Brexit Protestors London (2019)

Can you recommend other literary works that expand upon or enhance The Lonely Londoners’ portrayal of Caribbean migrant culture through the carnivalesque?

George Lamming’s The Castle of My Skin (1953), Earl Lovelace’s The Dragon Can’t Dance (1979) are set in the prewar West Indies but they nonetheless deal with the complex Caribbean masculinity through representation of the Carnival and Carnivalesque laugher of the characters. This kind of carnival spirit is continued in Selvon’s London Trilogy including Moses Ascending (1975) and Moses Migrating (1983) published after The Lonerly Londoners. Although the later two novels are far more like face and slapstick full of ribaldry, I think this change of humor style and comedy form makes an equally serious response of this migrant writer to a rapidly changing world. I believe that Selvon’s humorous and comic style indeed had a great influence on later Black and Asian British writers such as Salman Rushdie and Zadie Smith, whose celebrated works, The Satanic Verses (1988) and White Teeth (2000), were received with great critical enthusiasm. Like Selvon, these writers regard humor and comedy both as a practical political stance and as a powerful antidote to the dogmatic idea of community.

# EXERCISE 1
Write out the passage on Caribbean migrant fiction, starting at the words "Brexit Protestors London" and ending after the words "through the carnivalesque?".
# EXERCISE 2
Extend the passage on Caribbean migrant fiction, picking up after its final sentence.

# MATERIAL SUPPLIED
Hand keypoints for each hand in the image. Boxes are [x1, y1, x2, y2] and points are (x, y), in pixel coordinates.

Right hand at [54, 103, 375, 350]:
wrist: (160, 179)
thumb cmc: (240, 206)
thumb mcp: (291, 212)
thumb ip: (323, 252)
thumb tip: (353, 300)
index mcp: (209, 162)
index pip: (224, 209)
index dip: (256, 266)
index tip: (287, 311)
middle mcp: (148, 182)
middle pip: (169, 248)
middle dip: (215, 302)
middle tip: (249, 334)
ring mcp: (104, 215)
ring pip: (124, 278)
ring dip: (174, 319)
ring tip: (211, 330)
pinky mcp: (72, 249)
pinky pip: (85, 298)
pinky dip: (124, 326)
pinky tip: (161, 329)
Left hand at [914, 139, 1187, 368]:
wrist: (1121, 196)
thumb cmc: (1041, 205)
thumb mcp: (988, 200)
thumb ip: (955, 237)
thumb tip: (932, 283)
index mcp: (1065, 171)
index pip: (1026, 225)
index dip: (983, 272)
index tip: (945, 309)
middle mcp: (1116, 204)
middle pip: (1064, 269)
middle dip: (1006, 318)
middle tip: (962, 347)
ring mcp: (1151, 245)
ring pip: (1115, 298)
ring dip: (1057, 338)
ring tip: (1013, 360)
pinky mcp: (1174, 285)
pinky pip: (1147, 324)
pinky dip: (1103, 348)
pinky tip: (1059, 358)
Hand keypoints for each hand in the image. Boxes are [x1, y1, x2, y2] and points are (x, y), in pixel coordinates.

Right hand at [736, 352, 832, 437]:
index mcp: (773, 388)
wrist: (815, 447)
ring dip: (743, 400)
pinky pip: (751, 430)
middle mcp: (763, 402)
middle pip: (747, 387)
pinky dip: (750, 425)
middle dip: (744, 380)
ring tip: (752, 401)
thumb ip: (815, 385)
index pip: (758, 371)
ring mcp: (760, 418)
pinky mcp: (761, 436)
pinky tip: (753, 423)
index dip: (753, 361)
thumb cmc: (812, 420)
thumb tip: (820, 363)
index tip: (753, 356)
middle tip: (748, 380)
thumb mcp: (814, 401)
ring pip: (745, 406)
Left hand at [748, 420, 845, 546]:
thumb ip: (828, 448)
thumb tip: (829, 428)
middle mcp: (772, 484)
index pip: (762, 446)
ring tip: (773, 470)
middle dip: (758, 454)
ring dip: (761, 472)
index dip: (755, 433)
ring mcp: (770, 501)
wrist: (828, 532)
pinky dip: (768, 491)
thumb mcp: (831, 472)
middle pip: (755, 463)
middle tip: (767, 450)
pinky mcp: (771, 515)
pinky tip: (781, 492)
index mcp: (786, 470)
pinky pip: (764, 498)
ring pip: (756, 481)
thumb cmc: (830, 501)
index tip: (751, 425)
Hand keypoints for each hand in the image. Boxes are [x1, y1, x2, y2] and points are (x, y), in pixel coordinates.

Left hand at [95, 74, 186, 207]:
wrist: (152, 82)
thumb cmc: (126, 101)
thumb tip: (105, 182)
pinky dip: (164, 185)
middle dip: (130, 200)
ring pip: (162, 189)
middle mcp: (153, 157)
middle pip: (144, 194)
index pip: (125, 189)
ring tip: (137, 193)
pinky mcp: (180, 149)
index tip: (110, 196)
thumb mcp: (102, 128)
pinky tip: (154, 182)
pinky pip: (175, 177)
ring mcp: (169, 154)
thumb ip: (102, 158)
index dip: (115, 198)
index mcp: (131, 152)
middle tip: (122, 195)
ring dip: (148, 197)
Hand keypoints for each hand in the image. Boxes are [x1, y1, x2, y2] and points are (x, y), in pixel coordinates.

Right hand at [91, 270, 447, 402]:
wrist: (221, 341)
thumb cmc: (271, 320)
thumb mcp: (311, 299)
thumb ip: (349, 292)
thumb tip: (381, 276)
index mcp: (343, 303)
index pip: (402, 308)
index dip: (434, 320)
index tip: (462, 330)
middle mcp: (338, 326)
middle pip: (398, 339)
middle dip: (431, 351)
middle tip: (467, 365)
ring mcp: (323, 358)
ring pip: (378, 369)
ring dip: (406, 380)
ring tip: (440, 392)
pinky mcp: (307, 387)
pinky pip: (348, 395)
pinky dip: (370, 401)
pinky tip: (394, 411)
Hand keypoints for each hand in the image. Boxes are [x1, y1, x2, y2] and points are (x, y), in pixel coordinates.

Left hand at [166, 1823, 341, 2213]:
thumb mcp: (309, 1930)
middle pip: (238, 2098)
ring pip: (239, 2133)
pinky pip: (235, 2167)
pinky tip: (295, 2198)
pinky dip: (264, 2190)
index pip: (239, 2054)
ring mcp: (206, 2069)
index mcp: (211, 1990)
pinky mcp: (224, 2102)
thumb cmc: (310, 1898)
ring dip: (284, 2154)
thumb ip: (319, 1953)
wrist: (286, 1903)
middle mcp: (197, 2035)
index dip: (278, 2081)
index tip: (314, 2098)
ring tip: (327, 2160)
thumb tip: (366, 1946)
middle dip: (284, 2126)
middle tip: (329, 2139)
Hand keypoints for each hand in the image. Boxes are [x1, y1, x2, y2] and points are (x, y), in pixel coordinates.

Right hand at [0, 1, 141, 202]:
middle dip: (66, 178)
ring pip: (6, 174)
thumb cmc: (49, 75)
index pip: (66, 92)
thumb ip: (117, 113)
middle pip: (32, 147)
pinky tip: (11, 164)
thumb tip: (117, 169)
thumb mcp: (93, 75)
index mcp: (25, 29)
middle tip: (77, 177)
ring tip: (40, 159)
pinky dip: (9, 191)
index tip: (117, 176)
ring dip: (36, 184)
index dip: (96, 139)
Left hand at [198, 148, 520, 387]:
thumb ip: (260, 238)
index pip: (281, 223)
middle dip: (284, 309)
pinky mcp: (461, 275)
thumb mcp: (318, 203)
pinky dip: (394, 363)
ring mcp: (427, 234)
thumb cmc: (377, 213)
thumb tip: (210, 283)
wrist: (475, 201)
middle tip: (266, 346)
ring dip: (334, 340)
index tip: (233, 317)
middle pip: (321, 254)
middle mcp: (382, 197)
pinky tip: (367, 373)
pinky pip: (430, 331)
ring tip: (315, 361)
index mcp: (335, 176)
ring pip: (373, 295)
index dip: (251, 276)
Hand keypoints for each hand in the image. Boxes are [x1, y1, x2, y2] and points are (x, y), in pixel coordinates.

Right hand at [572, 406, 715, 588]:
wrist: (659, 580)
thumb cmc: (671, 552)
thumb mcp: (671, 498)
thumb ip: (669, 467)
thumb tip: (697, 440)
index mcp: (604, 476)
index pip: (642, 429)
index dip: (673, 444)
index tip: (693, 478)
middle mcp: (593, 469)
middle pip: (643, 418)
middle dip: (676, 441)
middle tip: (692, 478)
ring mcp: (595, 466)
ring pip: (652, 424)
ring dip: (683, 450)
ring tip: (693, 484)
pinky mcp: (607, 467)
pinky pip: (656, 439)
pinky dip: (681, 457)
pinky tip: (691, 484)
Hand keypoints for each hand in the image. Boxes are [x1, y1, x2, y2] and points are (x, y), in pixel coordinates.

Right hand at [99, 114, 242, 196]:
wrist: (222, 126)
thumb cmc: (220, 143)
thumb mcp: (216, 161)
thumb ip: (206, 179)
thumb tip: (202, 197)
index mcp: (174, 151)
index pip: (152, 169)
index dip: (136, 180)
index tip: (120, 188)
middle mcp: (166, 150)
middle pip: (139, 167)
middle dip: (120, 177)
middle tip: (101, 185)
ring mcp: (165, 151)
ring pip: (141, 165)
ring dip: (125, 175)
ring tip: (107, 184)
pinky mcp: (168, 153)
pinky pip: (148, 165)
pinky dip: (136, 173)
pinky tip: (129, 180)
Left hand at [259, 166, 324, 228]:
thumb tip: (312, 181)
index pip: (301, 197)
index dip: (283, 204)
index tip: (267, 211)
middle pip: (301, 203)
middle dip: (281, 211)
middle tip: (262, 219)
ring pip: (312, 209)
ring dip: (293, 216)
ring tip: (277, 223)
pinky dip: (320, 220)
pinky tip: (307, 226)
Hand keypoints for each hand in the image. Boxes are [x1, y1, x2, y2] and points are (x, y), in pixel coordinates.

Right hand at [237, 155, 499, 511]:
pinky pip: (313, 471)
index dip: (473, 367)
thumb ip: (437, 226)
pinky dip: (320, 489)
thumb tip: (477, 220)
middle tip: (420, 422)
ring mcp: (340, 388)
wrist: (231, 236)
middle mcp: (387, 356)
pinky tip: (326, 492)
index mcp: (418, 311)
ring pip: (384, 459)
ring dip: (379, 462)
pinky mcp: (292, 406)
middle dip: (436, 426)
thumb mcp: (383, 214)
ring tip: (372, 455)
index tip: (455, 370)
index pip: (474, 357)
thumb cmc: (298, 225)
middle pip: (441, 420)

# ANSWER BOX 1
Brexit Protestors London (2019)

Can you recommend other literary works that expand upon or enhance The Lonely Londoners’ portrayal of Caribbean migrant culture through the carnivalesque?

# ANSWER BOX 2
London Eye by Day

What perspectives have you taken away from your study of The Lonely Londoners, and how will they be applied to your future research projects?

Recently, as an extension of my study of comedy and carnivalesque in The Lonely Londoners, I have begun to analyze the comedic elements that are prominent in English-speaking literature after World War II. My long-term goal is to examine whether the contemporary representation of “laughter,” which simultaneously expresses a critical attitude and familiarity with an object, can function as a productive discourse or critical genre that presents a strategy for overcoming the racial prejudices and anti-feminist sentiments that are currently appearing around the world, including the US and South Korea.